Curator and gallerist Amy Li, who runs Amy Li Projects on Mott Street out of the front of her father’s button shop, is a neighborhood native. Her family has owned and operated the He Zhen Snap Button Co. for more than 30 years. For that reason, she was drawn to the area to open her gallery, and the shared workspace arrangement she has made with her father has suited her well, she said.

“There have been local reactions to more art galleries—there’s been confusion. But I grew up here and as a kid, when my parents first opened the business in Little Italy, more Chinese immigrants were coming in.
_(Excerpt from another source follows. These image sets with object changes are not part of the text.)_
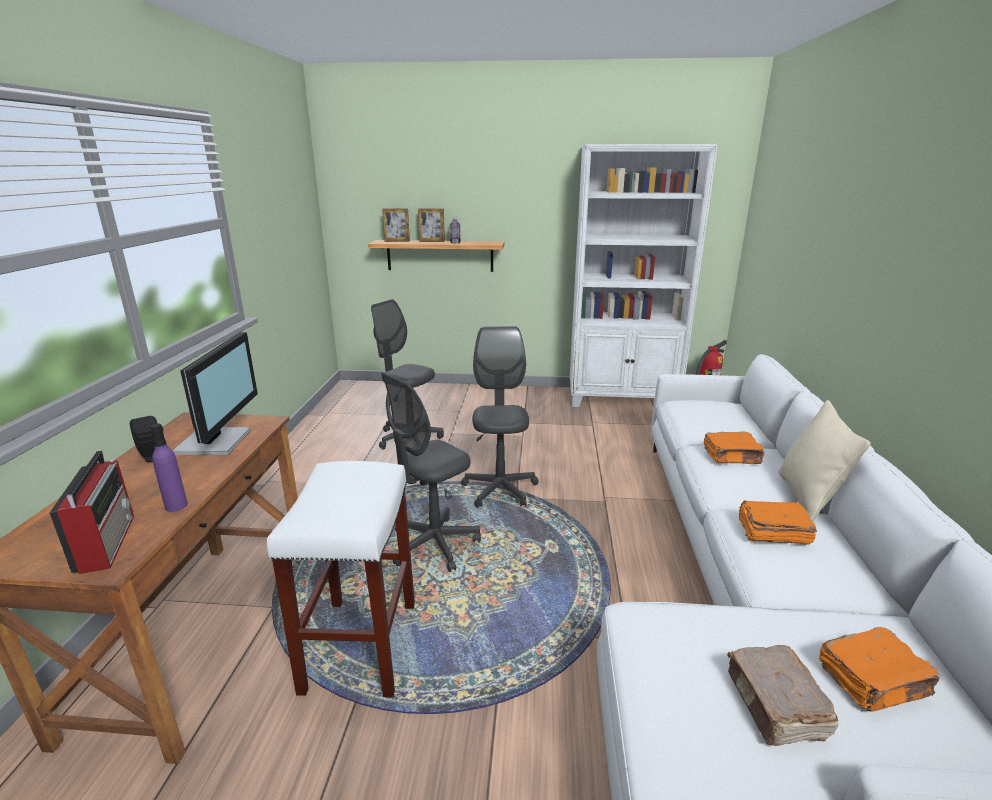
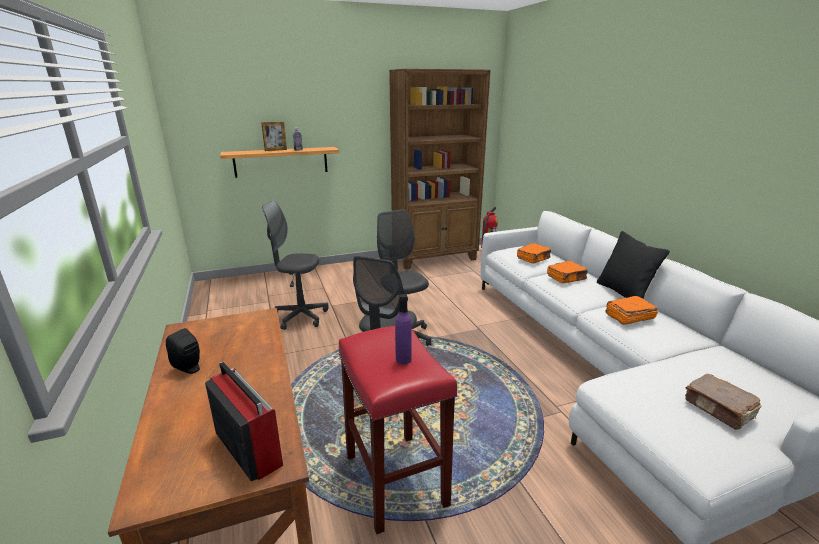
camera: 25 degrees left, 0 degrees up
(176, 506) = (274, 400): purple bottle -> purple bottle (403, 359)
(217, 441) = (237, 341): monitor -> none
(361, 647) = (396, 481): white stool -> red stool
(397, 241) = (244, 151): picture frame -> none
(622, 399) = (435, 258): white bookcase -> brown bookcase
(807, 498) = (624, 294): beige pillow -> black pillow
(873, 681) = (743, 381): orange book -> orange book (533, 259)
What these galleries are doing now is just the same thing.”

Rawson Projects, for example, relocated to 221 Madison Street in September 2014 from its previous location in Greenpoint. Gallery partner Chris Rawson was attracted to the area for its proximity to galleries on the Lower East Side and access to artists who lived nearby. He also mentioned that collectors were well aware of the area.

Rawson Projects inhabits a classic below-ground level space in the neighborhood. (Photo: Cara Genovese/New York Observer)
Rawson Projects inhabits a classic below-ground level space in the neighborhood. (Photo: Cara Genovese/New York Observer)
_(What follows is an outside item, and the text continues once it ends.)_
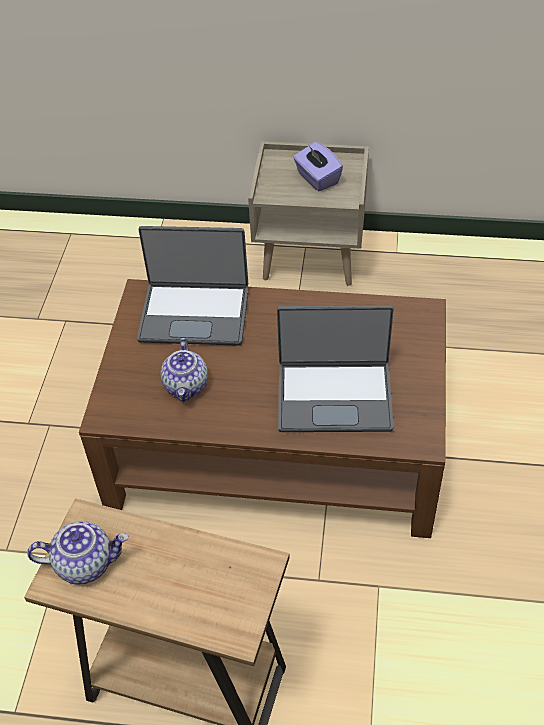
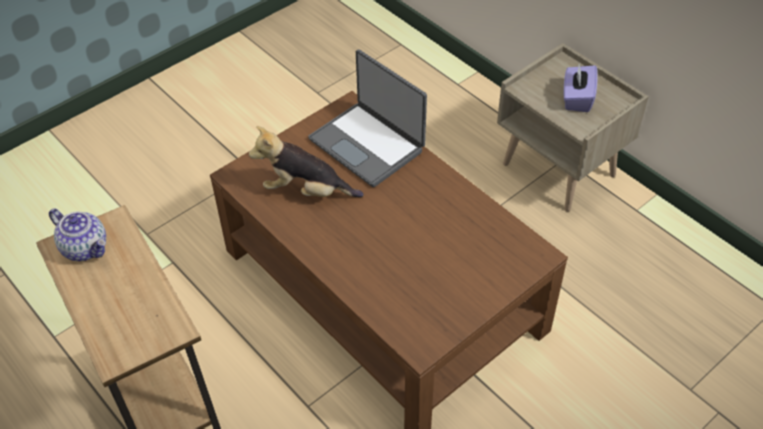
camera: 40 degrees right, 0 degrees up
(187, 386) = (306, 191): teapot -> plush toy
(334, 396) = (396, 269): laptop -> none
Artist Collective the Still House Group, which maintains a studio in Red Hook, recently opened a gallery at 3 Howard Street (on the border of Chinatown) on a year-long lease. Artist and collective member Isaac Brest—he also lives in Chinatown—said that searching for spaces in the area had taken a while, and was based on close relationships formed with neighborhood residents.
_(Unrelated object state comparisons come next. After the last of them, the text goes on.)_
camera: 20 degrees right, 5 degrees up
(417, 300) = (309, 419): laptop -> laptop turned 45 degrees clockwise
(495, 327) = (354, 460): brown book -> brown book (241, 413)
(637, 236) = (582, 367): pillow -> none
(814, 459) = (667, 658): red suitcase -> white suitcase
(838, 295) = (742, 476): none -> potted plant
Bridget Donahue recently opened her own gallery on the Bowery. RYAN MCCUNE/ PatrickMcMullan.com)
Bridget Donahue recently opened her own gallery on the Bowery. (Ryan McCune/ PatrickMcMullan.com)

“It’s a space I’ve had my eye on for a long time. It used to be a pop-up night club, and was once an old Chinese food restaurant,” he told the Observer. “The area has a lot of exciting and habitable spaces. But a lot of Chinatown is a flourishing commercial area for the Chinese community, with spaces they aren’t totally willing to let go of.”

Ms. Anthony said that there’s not a lot of properties listed in the area right now, and Chinese landlords don’t own the majority of spaces she’s seeing available.  But she predicts more once area landlords realize what their properties are worth to the art community.

Katherine Chan, director of Miguel Abreu Galley, one of the neighborhood’s first galleries, said, “We’re aware of how the gallery has played a function in the role of gentrification in the neighborhood, there’s a lot of real estate activity happening, it’s sort of a bittersweet problem. On the one hand we don’t want it to change, but know it’s inevitable.”